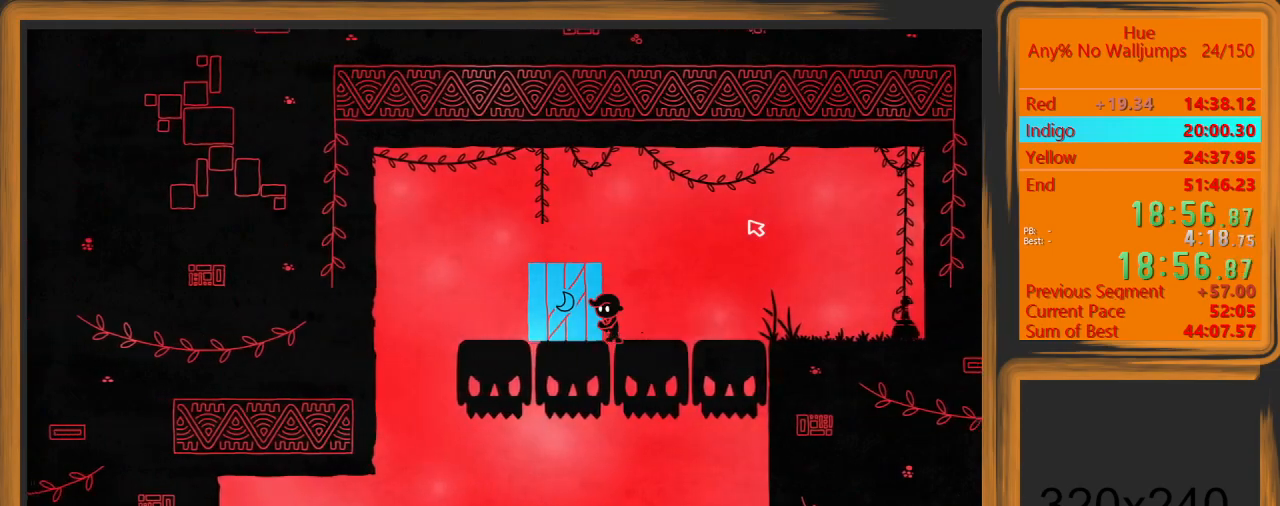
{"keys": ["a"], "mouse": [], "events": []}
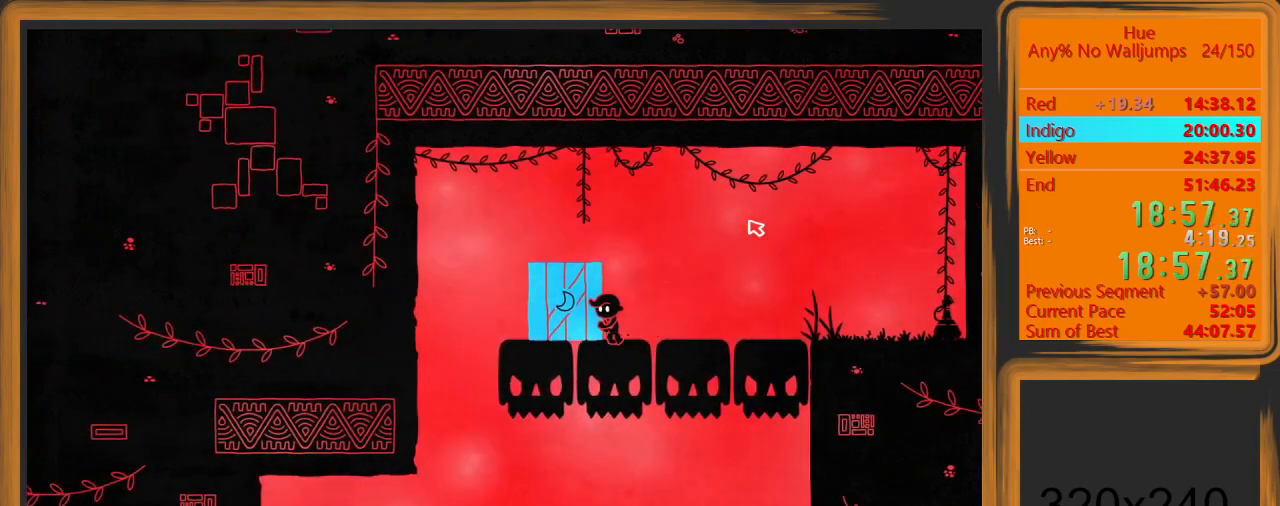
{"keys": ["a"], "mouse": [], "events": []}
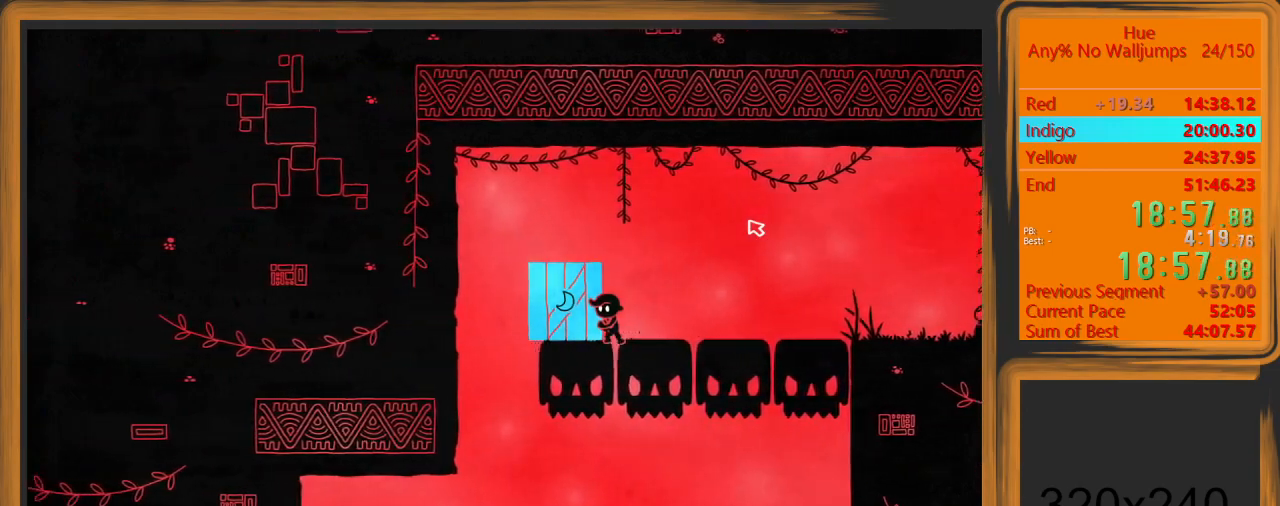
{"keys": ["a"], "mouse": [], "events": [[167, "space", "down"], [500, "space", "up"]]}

■ **TASK PROMPT**: Each line of the data should be printed again exactly. Please leave pictures out.

■ **SOLUTION**:
{"keys": ["a"], "mouse": [], "events": []}
{"keys": ["a"], "mouse": [], "events": []}
{"keys": ["a"], "mouse": [], "events": [[167, "space", "down"], [500, "space", "up"]]}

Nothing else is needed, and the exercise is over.